--- THE DATA ---

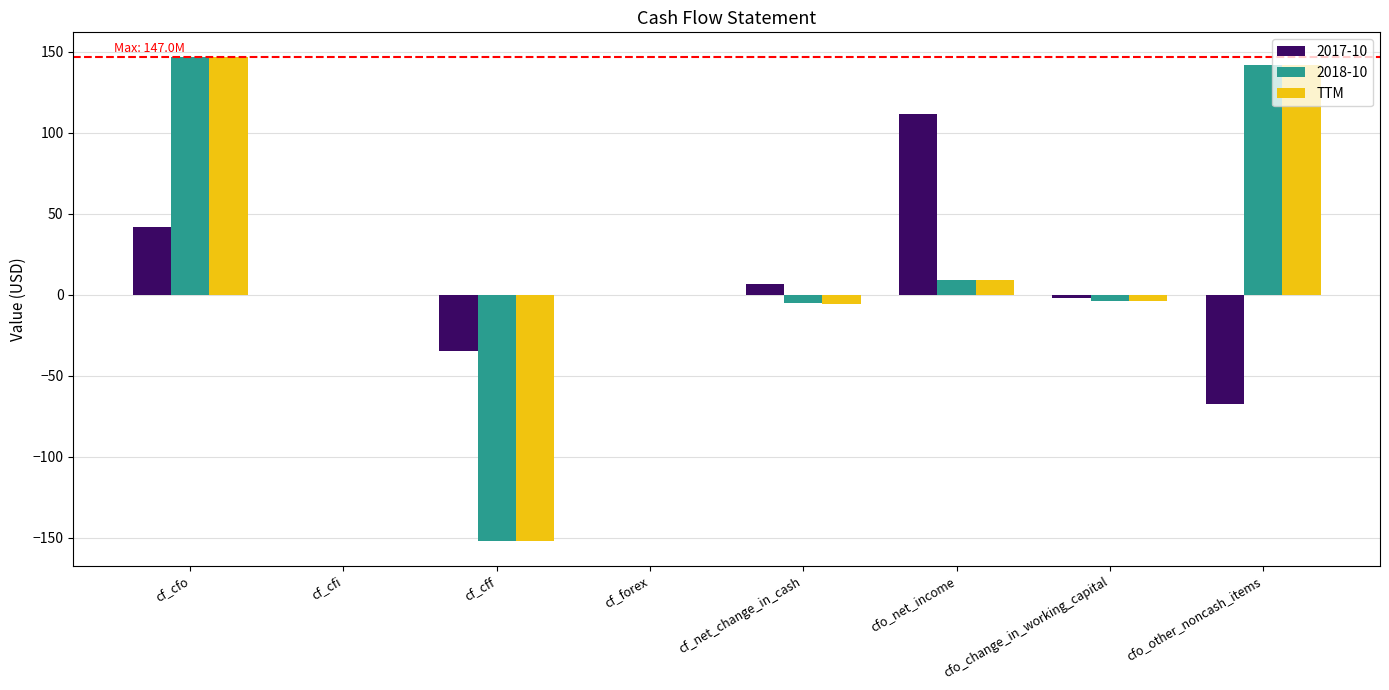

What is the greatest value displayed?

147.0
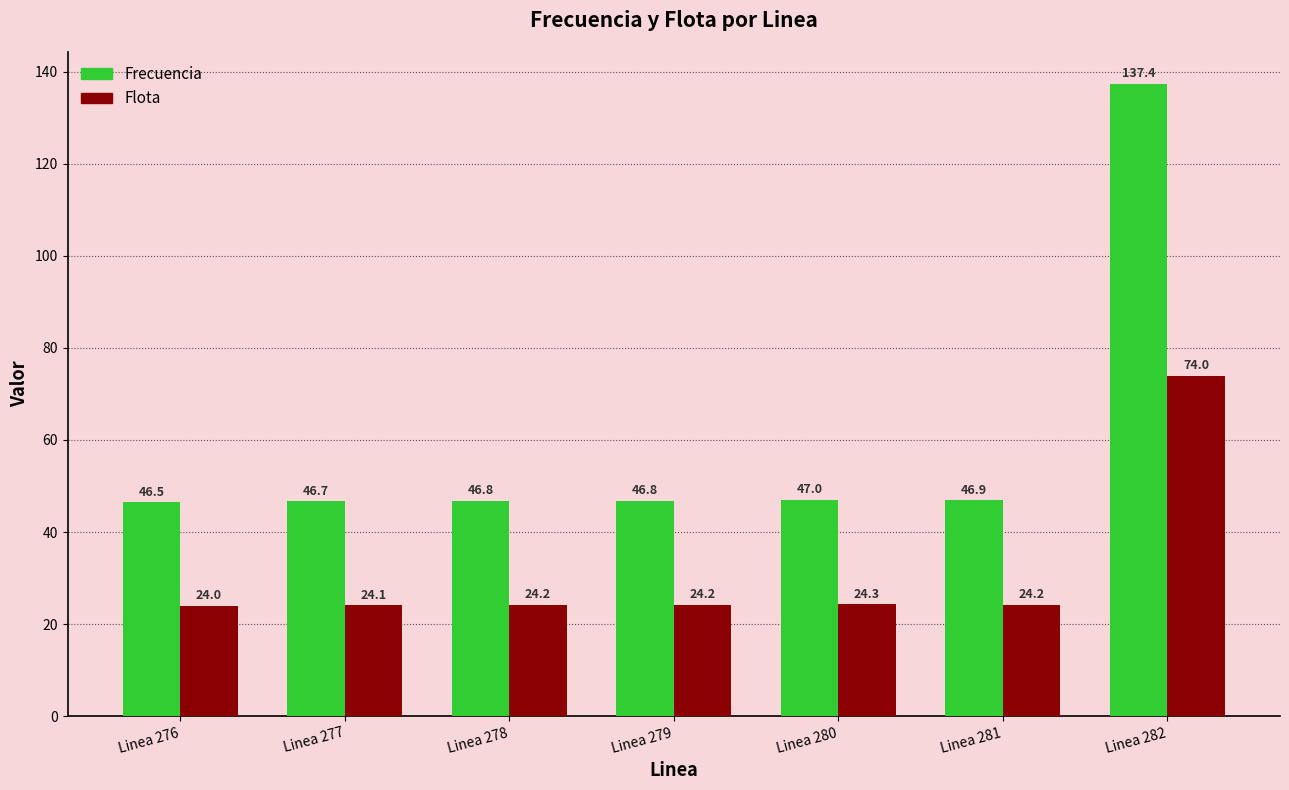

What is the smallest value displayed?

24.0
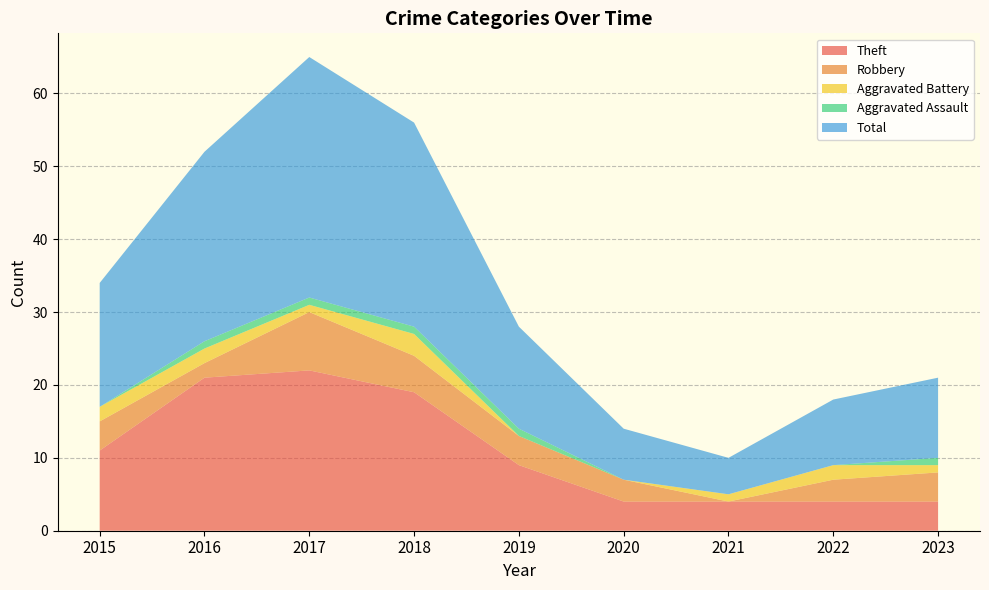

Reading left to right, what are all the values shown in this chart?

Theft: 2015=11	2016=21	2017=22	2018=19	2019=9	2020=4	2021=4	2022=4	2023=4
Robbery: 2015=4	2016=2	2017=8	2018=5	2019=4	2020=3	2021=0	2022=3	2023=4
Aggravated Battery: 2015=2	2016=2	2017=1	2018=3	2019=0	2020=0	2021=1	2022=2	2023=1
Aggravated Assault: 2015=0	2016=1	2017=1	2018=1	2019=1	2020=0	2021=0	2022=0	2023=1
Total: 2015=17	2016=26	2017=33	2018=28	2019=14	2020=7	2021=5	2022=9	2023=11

---

WHAT YOU NEED TO DO - Swap "displayed" for "plotted" in every one of these lines and leave all other text untouched. Reproduce the lines without the pictures.

RESULT -
What is the greatest value plotted?

147.0

What is the smallest value plotted?

24.0

Reading left to right, what are all the values shown in this chart?

Theft: 2015=11	2016=21	2017=22	2018=19	2019=9	2020=4	2021=4	2022=4	2023=4
Robbery: 2015=4	2016=2	2017=8	2018=5	2019=4	2020=3	2021=0	2022=3	2023=4
Aggravated Battery: 2015=2	2016=2	2017=1	2018=3	2019=0	2020=0	2021=1	2022=2	2023=1
Aggravated Assault: 2015=0	2016=1	2017=1	2018=1	2019=1	2020=0	2021=0	2022=0	2023=1
Total: 2015=17	2016=26	2017=33	2018=28	2019=14	2020=7	2021=5	2022=9	2023=11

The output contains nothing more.